If they aren't hurting each other (no blood), I would just let them be. They're probably just playing.


----------



## moonkissed (Dec 26, 2011)

This is why I hate the whole dominance issues. While there is dominance in animals it is not so simple as alpha vs beta. There is not a rat in charge vs everyone else being submissive to them. 
There is an entire myriad of behaviors going on rather than just one rat wanting to be in charge and the others knowing it.

How old are all of the rats in question? 

The biggest issues are usually:

1. Too small of a cage. This can leave everyone feeling smushed and irritable and often leads to arguments over space.

2. One much younger rat vs older rats. Young rats are full of energy, playfullness, and boundless fun while the older rats are lazy and tired of their crap lol I see it more common in males as god do males get lazy lol So you have this younger rat that just wants to play and he gets on the older rats nerves. Imagine a little brother situation, where your little brother is just an annoying little twerp lol
On top of this far far too many rats are taken from their mom too early and are never properly rat socialized. They never learn proper rat social skills. So an adult gives them the warning- knock it off, and they don't get it. 

3. Hormones! Around 5-9 months old, depending on the rat, boys go through some hormonal changes. For most males, this is fine and nothing much changes. For others, all **** breaks loose. They often get hormonal aggression. In these cases it can be mild to extreme. In the worst cases the only thing that can be done is to have him neutered.


Now in general the rule is no blood/injury, then just let them work it out. If there is ever blood/injury separate at once.
In the mean time, make sure your cage is a good enough size. Make sure there are multiple beds/hammocks/hides so everyone can go to separate corners if they wish. I'd have multiple food dishes/water bottles on different levels/sides of the cage.

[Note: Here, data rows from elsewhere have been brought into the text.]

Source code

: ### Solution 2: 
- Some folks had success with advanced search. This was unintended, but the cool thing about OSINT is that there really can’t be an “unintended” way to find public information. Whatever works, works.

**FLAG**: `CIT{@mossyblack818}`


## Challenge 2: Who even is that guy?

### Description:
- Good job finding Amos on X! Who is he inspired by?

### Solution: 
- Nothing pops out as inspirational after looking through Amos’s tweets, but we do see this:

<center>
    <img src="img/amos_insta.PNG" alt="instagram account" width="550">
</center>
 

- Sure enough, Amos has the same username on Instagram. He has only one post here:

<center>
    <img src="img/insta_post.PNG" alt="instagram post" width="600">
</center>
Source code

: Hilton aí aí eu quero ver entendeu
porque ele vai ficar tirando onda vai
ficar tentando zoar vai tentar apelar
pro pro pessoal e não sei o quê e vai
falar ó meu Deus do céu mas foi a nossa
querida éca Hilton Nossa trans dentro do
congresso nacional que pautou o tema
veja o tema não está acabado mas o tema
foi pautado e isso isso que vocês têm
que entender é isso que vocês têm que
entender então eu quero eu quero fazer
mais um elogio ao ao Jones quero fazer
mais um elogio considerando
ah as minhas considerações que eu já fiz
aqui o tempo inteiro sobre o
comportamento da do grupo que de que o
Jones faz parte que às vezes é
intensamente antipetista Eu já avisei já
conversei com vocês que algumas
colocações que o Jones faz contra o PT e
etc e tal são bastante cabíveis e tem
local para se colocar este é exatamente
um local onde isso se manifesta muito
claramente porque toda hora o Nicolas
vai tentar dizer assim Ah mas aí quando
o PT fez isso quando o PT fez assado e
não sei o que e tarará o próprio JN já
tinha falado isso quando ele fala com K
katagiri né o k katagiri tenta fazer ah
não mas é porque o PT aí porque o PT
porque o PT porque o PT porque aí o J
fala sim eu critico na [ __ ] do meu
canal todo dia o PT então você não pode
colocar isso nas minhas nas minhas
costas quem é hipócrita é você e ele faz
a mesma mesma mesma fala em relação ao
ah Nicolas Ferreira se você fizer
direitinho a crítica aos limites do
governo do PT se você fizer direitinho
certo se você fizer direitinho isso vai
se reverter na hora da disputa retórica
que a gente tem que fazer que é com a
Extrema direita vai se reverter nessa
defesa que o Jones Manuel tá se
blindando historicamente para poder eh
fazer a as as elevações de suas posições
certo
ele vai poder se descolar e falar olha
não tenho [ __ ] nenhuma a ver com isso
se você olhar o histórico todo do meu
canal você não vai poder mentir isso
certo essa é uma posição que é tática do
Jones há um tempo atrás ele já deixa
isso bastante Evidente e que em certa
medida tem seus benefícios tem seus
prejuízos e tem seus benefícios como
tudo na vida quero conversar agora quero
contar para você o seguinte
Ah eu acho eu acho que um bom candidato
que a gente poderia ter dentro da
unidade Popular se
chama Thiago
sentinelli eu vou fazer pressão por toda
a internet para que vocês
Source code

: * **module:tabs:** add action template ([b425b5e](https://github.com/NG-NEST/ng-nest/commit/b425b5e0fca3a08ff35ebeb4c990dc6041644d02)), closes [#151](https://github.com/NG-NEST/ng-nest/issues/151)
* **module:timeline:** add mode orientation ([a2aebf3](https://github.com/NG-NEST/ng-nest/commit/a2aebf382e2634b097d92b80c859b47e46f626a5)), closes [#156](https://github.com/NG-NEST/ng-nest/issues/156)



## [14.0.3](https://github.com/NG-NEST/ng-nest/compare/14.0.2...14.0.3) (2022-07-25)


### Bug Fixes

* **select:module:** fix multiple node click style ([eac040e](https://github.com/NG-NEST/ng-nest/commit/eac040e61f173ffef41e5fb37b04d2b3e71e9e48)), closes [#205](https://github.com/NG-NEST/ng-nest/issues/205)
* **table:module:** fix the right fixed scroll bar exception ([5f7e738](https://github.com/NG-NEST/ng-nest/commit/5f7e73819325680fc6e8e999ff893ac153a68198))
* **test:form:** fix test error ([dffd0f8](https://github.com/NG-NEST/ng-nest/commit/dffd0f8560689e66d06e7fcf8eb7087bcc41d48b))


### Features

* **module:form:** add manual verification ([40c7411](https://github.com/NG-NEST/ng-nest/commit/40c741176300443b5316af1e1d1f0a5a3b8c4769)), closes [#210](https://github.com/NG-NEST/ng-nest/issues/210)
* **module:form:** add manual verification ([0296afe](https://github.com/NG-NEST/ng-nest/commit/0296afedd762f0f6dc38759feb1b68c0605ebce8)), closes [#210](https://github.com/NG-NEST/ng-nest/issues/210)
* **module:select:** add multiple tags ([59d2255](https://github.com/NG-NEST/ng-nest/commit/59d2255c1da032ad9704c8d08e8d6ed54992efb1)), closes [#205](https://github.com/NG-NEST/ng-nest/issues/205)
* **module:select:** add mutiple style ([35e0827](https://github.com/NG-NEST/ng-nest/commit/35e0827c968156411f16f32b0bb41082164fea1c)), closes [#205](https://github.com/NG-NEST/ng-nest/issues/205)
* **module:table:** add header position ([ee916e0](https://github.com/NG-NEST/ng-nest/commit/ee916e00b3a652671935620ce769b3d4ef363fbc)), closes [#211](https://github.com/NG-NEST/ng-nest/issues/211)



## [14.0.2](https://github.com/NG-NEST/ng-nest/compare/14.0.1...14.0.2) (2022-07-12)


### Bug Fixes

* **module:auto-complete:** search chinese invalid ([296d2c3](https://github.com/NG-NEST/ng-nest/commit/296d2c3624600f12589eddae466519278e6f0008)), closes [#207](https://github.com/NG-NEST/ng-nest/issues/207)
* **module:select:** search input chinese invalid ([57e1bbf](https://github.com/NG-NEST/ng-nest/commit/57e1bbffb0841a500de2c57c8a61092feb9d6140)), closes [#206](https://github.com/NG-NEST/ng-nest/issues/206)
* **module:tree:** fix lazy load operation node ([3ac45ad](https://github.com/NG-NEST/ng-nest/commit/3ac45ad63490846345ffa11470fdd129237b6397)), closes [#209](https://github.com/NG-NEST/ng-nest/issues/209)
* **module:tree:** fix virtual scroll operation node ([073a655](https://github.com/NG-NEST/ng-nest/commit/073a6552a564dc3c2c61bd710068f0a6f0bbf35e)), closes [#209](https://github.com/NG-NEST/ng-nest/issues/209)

Also let him burn off his energy in a more focused manner so it doesn't have to be directed at the other boys. You said it is mostly right before bed? Take him out of the cage right before then and hardcore play with him until he is sleepy. Put him back in the cage with a snack. Taking him out of the cage multiple times a day will also help.


----------



## CourteesRatties (Feb 23, 2016)

There is never any blood or wounds but there have been rat balls and a lot of squealing. Ive tried playing with him more and also been giving them things to keep occupied like mini pumpkins to chew and hollow.


----------



## CourteesRatties (Feb 23, 2016)

But their cage is no issue as there is only 4 in a DCN


----------



## Gribouilli (Dec 25, 2015)

I think Moonkissed summarized it very well. How old are your oldest rats? At what age and where did you get Galileo?


----------



## Gribouilli (Dec 25, 2015)

What's inside their DCN cage, can you post a pic so you can see if there enough rat entertaining stuff in it


----------



## CourteesRatties (Feb 23, 2016)

1 year and galileo is around 5-7 months


----------



## CourteesRatties (Feb 23, 2016)

and their hammocks are in the washer right now i will take a pic as soon as they are hung back up


----------



## Ladylazerstar702 (Sep 15, 2016)

I don't have males so I'm not sure about the hormonal aggression but with my girls when I got my two babies they would constantly try to play with the older two and they would get fed up and snap at them or kick them. Of course no blood was ever drawn except the occasional accidental scratch on the hairless. I started taking the baby girls out for about 30 minutes before I took the big girls out and it helped to tire them out so they didn't pick so hard on the older ones. They just had way too much energy for the older girls to want to tolerate.


----------